How much evidence would we need to reject the idea that the coin is unfair? What if we got 90 heads out of 100 coin flips? Would that be enough to make us skeptical of the coin?

  • This is the idea of null hypothesis testing. We gather evidence and make a judgment about whether we can reject a null hypothesis. How likely would it be that by chance we could flip 90 heads in a world where that coin was actually fair?
    • For example, when we find a relationship between two variables (e.g., a correlation, a difference-in-means, a regression coefficient), this could be due to chance in a single sample.

When we conduct an experiment and find that applicants with a criminal record were called back 12.5 percentage points less often than those without a criminal record, we want to know…

  • Is that a real difference, or is the real difference 0, and we just happened to get our 12.5-point difference in our sample due to chance?

In statistical hypothesis testing, what we will try to do is quantify how likely it is that we could observe a difference as big as 12.5 in a given sample if, in fact, the real difference is 0. We want to be able to make a judgment about how likely the relationship we observed in a sample of applications/hiring decisions could exist in a world where criminal records really have no impact on job prospects.

We are going to use this example help us break down a few concepts.

10.2.1 Sampling Distribution

The number of heads you generate over repeated samples is the “sampling distribution.”

The higher the curve, the more likely we would observe that number of heads. For example, if you flip a coin 100 times, it is likely you will get close to 50 heads (50%), and very unlikely you will flip more than 80 heads (80% heads).

  • So if you flip a coin and get 55 heads, we might still think the coin is fair, but once you start moving to the tails of this curve . . .
  • It is highly unlikely we could flip a coin 100 times and get 80 heads just by random chance i.e., if the coin were fair.
  • The “bell” shape of this distribution isn’t an anomaly. The “Central Limit Theorem” tells us that over repeated samples (so long as your sample is sufficiently large), the distribution of “means” will be normal
    • This is incredibly important because we know a lot about normal distributions, such as that 95% of the sample mean estimates fall within two (technically: 1.96) standard errors of the mean.
    • Only if we observe a number of heads outside those lines would we think perhaps it is not a fair coin.

Let’s now imagine our study on criminal records and job prospects. In a world where the true difference in call back rates between those with and without criminal records is 0, in any given sample, we might end up with a 3 percentage point difference, -5 percentage point difference, 2 point difference, -1 point difference, and so on.

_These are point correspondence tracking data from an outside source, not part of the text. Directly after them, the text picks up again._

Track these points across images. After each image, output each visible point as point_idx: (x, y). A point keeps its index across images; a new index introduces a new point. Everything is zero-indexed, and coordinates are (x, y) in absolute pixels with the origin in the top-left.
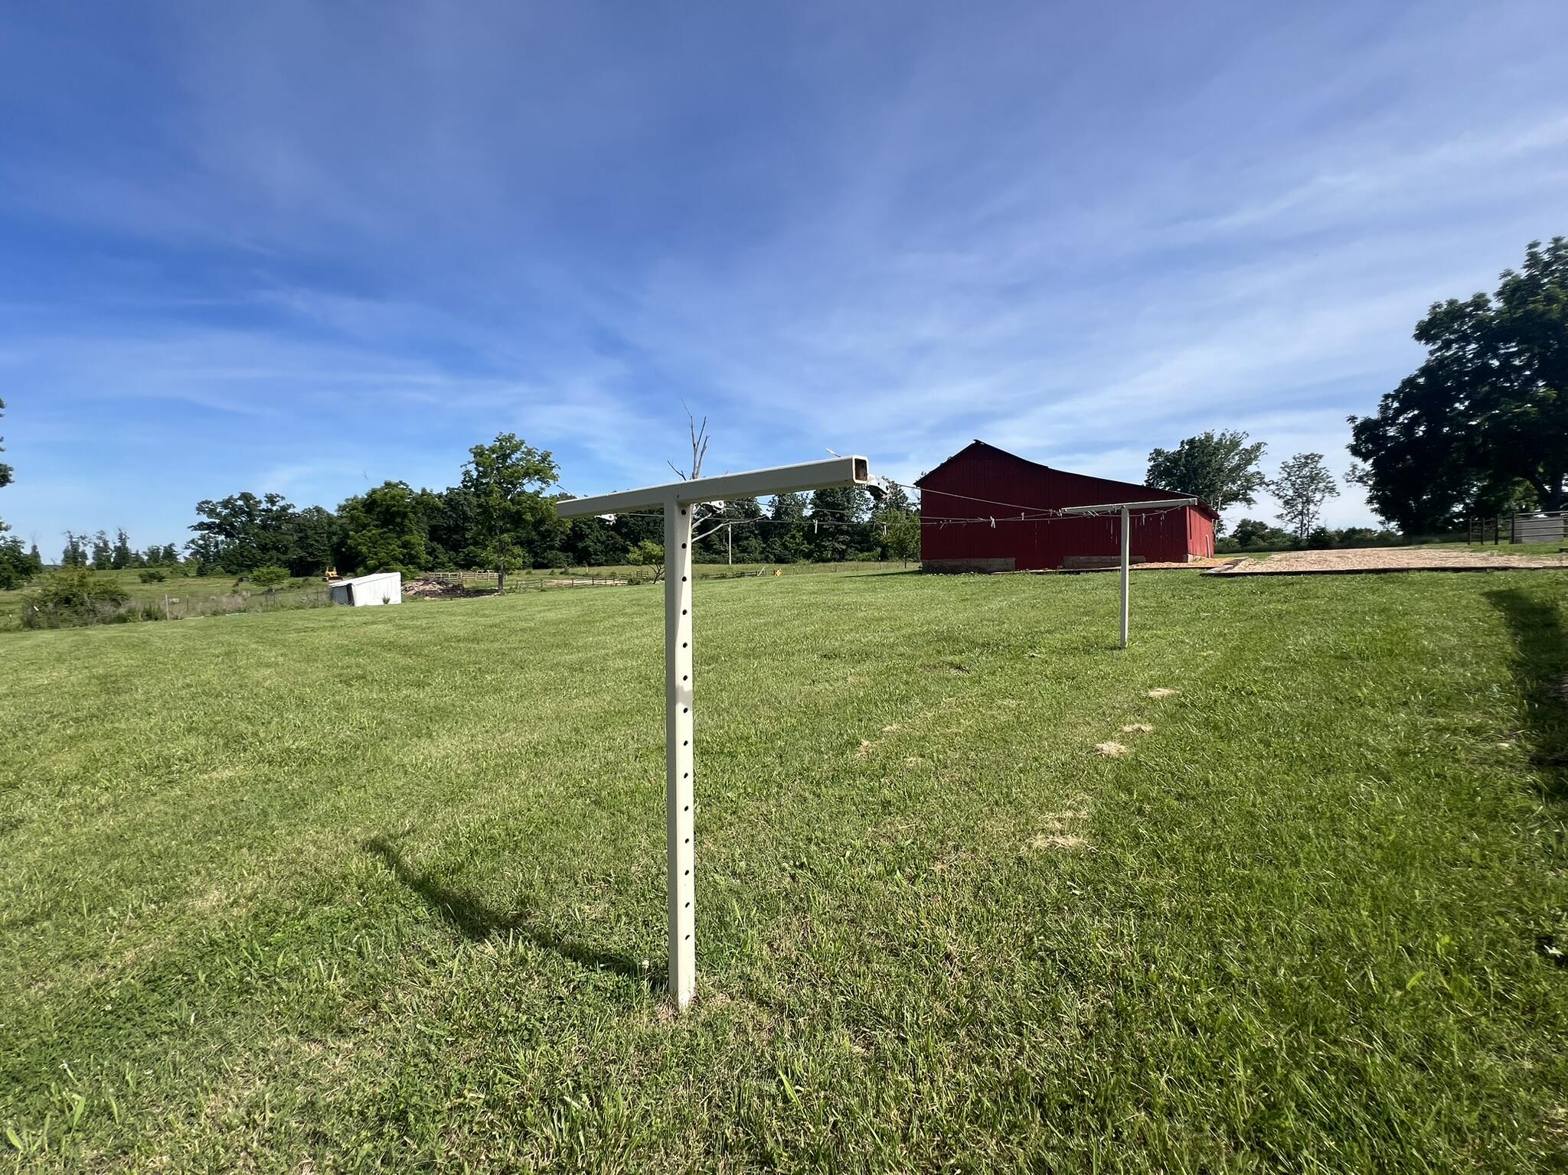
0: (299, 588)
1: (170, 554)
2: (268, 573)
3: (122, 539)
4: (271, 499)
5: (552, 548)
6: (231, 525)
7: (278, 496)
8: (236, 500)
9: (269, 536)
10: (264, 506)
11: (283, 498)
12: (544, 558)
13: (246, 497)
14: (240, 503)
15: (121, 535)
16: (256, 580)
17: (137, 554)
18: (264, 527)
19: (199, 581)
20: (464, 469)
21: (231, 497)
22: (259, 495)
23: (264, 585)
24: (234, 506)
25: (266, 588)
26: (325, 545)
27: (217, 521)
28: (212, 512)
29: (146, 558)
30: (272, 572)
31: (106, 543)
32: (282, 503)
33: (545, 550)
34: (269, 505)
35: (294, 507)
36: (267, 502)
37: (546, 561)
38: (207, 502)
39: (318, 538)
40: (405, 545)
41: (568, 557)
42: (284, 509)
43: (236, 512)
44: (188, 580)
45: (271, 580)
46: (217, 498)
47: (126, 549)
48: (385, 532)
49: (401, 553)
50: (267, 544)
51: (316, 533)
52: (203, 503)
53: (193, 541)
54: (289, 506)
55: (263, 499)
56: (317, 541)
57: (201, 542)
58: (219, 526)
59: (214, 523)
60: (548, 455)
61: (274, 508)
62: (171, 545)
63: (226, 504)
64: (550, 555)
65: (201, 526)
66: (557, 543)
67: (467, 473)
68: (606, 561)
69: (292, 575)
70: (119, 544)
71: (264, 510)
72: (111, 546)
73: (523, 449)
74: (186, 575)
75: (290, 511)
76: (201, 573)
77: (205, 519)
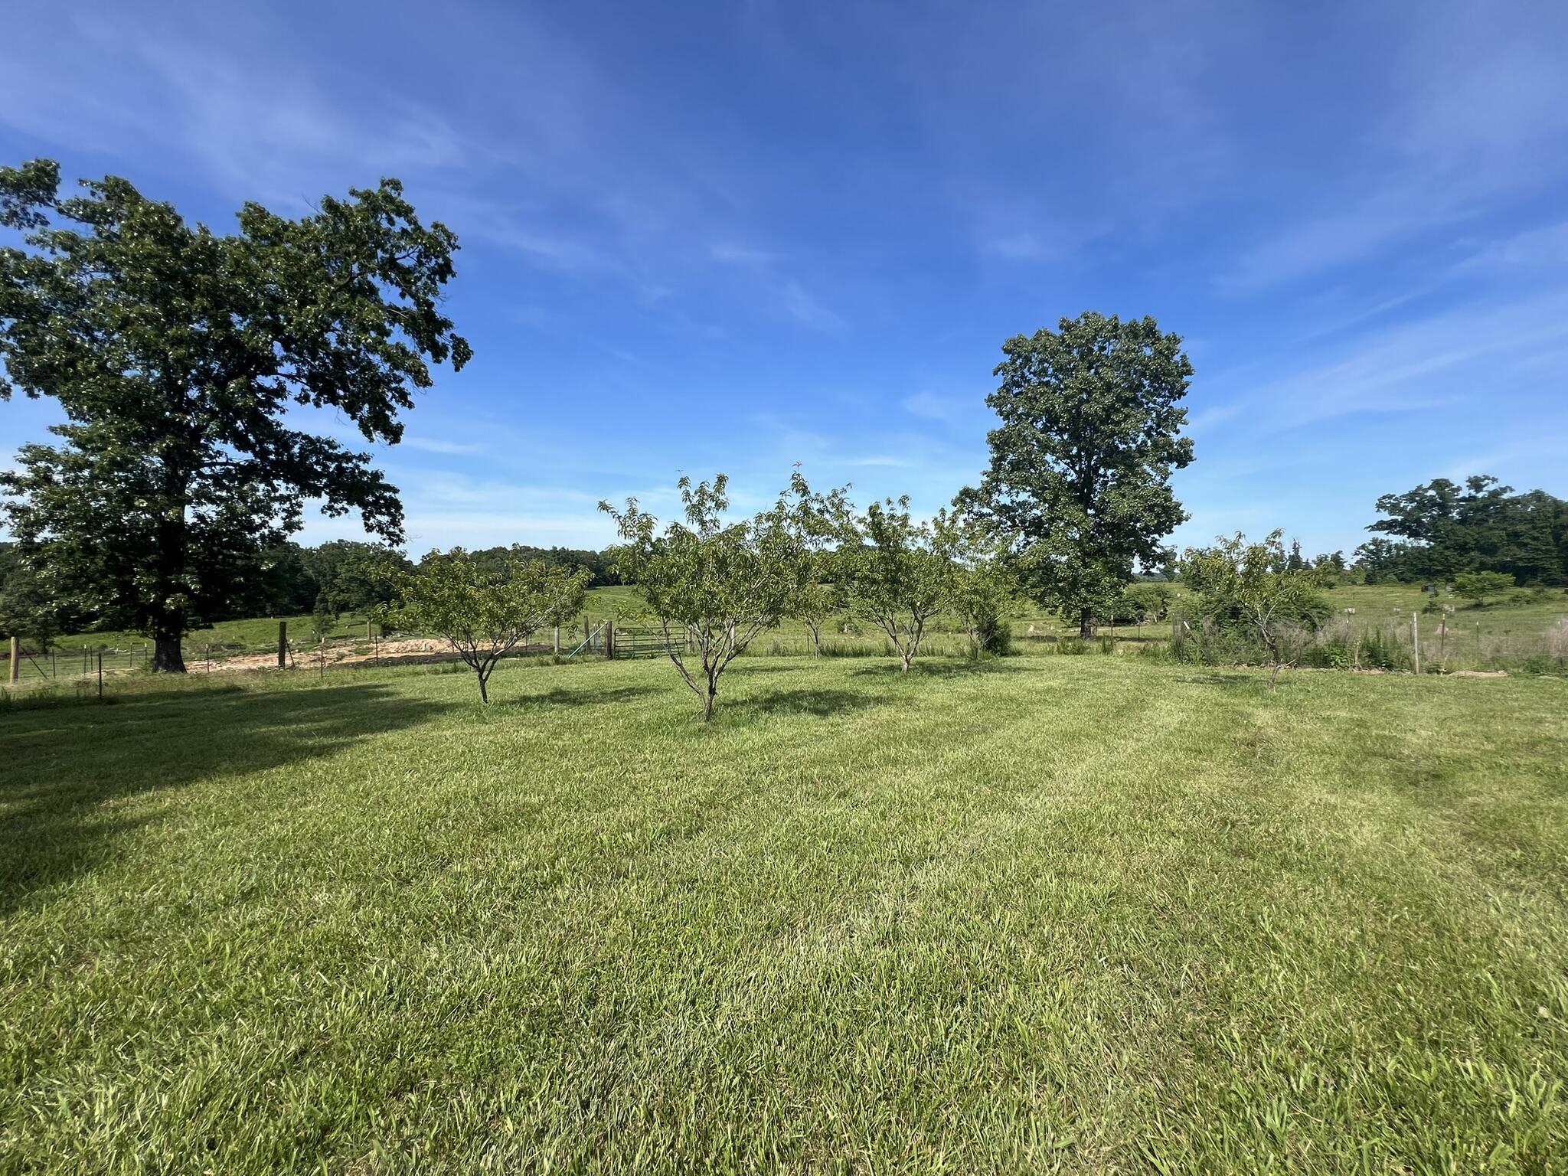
0: (1528, 602)
1: (1337, 560)
2: (1479, 581)
3: (1296, 549)
4: (1476, 484)
6: (1418, 521)
7: (1487, 478)
8: (1426, 490)
9: (1469, 533)
11: (1494, 480)
13: (1439, 484)
14: (1432, 493)
15: (1295, 544)
16: (1460, 589)
17: (1307, 563)
18: (1464, 521)
19: (1369, 589)
21: (1420, 488)
22: (1459, 478)
23: (1471, 597)
24: (1423, 497)
25: (1473, 601)
26: (1548, 544)
27: (1400, 518)
28: (1394, 509)
29: (1314, 566)
30: (1485, 580)
31: (1282, 552)
32: (1492, 487)
34: (1473, 493)
35: (1512, 490)
36: (1470, 487)
39: (1536, 535)
42: (1495, 494)
43: (1424, 505)
44: (1356, 588)
47: (1298, 557)
50: (1466, 543)
51: (1534, 528)
52: (1384, 498)
53: (1363, 547)
54: (1504, 490)
55: (1464, 485)
56: (1536, 539)
57: (1372, 547)
58: (1402, 523)
59: (1395, 521)
61: (1480, 495)
62: (1339, 553)
63: (1411, 497)
65: (1381, 526)
69: (1516, 584)
70: (1292, 553)
71: (1464, 499)
72: (1287, 555)
74: (1354, 583)
75: (1505, 496)
76: (1370, 581)
77: (1386, 516)
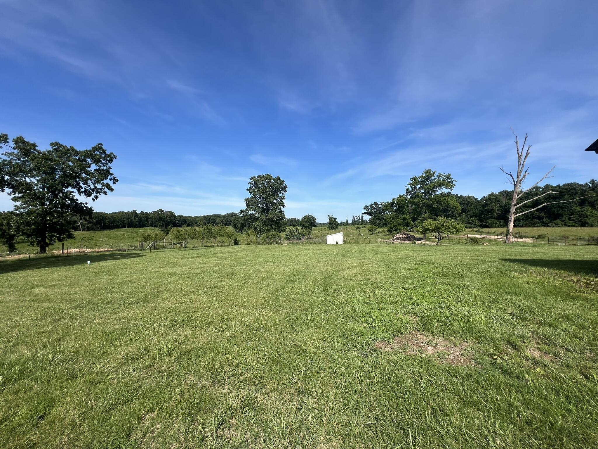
5: (492, 218)
6: (372, 212)
8: (373, 205)
10: (380, 206)
12: (486, 223)
13: (376, 203)
20: (406, 188)
22: (379, 202)
27: (368, 211)
28: (367, 209)
33: (488, 219)
37: (487, 224)
38: (366, 206)
40: (404, 219)
41: (500, 222)
43: (373, 208)
45: (372, 230)
46: (369, 204)
48: (397, 214)
49: (401, 222)
58: (369, 213)
60: (449, 175)
63: (371, 206)
64: (490, 221)
66: (495, 215)
67: (407, 189)
68: (526, 224)
73: (437, 174)
77: (365, 211)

  • The shape of the bell curve would be centered on 0 difference (Central Limit Theorem), meaning on average, over repeated samples of applicants/hiring decisions, there would be 0 difference, but occasionally we would still find some differences across samples.
  • What we want to know is if a 12.5 point difference is within two standard errors of 0 or if it is pretty unusual. (Is it more like 55 heads or 80 heads?)

10.2.1.1 Details: Standard Errors

A standard error is the standard deviation of the sampling distribution

  • Where a standard deviation is the typical distance between a given observation and the mean.
  • Compare the two photos below showing 0 standard deviation vs. a large standard deviation

From the Cartoon Guide to Statistics

In real life studies, we don’t know the actual sampling distribution because we only have 1 sample (we only had one study of applications/hiring decisions).

So we estimate our standard error using the standard deviation of our sample (\(S\)) and sample size (\(N\)).

\({\hat {SE}} = \frac{S}{\sqrt{N}}\)

The bigger the sample, the SMALLER the standard error (which is good) because it means less uncertainty.